-- Material for this task start --

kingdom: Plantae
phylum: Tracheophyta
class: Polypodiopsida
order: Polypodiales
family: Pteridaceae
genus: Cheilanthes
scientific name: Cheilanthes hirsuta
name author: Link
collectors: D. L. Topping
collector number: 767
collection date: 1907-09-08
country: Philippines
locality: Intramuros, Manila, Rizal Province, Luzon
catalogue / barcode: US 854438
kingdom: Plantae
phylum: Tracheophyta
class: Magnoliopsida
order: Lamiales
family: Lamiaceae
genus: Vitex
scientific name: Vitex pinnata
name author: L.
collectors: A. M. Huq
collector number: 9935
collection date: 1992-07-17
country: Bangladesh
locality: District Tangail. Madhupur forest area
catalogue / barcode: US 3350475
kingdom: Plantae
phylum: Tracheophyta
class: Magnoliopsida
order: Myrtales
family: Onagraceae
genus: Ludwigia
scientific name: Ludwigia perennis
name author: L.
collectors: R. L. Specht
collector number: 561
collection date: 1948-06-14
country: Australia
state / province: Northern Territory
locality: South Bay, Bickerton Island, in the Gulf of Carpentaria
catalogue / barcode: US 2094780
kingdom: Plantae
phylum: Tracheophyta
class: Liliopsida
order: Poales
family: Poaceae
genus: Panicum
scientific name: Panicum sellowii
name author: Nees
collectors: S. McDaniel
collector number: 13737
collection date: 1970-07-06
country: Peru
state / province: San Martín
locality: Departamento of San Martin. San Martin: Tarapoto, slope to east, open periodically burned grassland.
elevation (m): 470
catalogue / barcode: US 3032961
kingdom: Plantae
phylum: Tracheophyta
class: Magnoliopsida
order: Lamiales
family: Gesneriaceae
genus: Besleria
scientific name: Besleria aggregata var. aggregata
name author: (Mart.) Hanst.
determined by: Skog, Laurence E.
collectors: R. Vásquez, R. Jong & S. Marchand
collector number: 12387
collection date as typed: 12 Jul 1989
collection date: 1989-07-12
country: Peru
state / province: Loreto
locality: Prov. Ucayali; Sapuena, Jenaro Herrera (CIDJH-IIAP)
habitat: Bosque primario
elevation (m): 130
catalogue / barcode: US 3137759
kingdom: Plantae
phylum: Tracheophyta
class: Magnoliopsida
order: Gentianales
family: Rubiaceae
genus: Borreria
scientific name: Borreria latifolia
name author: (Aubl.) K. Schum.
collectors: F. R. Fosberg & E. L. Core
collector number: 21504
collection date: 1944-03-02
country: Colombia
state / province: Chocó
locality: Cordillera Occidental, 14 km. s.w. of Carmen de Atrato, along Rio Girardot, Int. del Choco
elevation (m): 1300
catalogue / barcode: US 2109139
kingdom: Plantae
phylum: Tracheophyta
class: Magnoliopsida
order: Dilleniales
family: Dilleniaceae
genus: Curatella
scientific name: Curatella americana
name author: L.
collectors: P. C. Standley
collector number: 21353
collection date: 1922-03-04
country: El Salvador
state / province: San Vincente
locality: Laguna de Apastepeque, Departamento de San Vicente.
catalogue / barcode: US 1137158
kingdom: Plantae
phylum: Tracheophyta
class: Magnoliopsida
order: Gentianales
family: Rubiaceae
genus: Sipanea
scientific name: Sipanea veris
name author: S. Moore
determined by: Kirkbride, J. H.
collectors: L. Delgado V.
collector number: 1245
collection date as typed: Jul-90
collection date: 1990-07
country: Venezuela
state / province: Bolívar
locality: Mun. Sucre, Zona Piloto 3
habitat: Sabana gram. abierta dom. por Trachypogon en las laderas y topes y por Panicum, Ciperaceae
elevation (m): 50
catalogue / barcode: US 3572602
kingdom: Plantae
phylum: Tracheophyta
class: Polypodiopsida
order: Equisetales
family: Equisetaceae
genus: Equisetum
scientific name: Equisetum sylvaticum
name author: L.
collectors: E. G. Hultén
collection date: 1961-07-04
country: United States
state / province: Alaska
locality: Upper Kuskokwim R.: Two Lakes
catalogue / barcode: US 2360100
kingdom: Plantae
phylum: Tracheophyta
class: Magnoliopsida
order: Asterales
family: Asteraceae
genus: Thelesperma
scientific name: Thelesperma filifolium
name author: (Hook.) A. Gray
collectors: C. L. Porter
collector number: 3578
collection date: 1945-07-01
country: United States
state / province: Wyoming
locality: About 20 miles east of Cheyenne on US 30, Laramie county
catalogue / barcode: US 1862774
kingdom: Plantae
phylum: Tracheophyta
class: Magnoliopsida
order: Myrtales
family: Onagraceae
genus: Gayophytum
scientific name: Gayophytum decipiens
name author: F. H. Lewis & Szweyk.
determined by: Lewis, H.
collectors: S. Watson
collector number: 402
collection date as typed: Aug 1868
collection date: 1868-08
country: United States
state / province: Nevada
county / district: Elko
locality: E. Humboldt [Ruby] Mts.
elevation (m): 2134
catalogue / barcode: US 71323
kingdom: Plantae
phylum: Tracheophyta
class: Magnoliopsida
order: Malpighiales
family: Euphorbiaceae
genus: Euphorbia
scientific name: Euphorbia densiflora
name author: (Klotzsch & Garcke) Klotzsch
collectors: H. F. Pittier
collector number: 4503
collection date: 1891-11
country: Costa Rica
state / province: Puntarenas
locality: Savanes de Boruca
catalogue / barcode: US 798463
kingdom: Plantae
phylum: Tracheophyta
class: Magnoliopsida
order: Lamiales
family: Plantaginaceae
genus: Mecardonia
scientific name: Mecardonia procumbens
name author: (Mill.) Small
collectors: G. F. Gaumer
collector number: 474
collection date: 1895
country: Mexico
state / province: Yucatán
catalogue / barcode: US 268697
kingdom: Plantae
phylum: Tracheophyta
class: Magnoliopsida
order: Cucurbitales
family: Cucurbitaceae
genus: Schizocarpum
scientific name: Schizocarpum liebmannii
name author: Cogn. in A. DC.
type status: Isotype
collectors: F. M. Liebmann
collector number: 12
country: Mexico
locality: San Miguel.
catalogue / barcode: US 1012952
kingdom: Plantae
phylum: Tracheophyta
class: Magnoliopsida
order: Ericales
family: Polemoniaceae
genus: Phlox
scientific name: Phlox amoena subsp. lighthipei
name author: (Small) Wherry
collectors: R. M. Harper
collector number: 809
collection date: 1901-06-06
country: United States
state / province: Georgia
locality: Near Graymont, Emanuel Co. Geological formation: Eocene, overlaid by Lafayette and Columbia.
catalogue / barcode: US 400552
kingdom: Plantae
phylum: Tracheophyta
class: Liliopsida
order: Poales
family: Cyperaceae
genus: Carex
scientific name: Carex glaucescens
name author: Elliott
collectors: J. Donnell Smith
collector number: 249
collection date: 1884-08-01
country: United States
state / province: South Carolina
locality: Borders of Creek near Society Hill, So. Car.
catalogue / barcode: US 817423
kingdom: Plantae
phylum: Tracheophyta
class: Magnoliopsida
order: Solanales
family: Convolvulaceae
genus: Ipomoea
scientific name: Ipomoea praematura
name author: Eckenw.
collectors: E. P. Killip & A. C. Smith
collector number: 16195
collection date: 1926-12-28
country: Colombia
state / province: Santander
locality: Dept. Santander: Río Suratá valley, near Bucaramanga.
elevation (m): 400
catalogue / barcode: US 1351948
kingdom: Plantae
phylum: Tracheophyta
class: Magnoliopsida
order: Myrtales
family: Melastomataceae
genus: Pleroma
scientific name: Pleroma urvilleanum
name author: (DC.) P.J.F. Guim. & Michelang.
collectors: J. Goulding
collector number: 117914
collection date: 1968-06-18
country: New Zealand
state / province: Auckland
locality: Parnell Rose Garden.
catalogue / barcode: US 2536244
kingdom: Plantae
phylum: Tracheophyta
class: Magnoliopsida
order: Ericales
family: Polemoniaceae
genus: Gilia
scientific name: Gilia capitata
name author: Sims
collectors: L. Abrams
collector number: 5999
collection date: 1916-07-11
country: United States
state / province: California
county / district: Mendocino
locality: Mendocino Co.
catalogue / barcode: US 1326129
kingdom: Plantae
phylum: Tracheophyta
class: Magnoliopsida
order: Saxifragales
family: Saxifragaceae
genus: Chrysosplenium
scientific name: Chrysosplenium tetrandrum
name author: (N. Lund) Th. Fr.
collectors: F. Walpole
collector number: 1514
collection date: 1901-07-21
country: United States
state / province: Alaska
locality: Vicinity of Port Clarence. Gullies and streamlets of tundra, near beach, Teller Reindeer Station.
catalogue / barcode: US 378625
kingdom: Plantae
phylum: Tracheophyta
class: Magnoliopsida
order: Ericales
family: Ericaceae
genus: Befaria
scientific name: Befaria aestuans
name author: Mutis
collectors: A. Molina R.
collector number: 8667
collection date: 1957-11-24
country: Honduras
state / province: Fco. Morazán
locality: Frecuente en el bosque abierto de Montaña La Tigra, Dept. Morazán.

-- Material for this task end --

-- Task directions --
Find every line in the records above that contains the word "determined", and copy each of those lines in full.

-- Response --
determined by: Skog, Laurence E.
determined by: Kirkbride, J. H.
determined by: Lewis, H.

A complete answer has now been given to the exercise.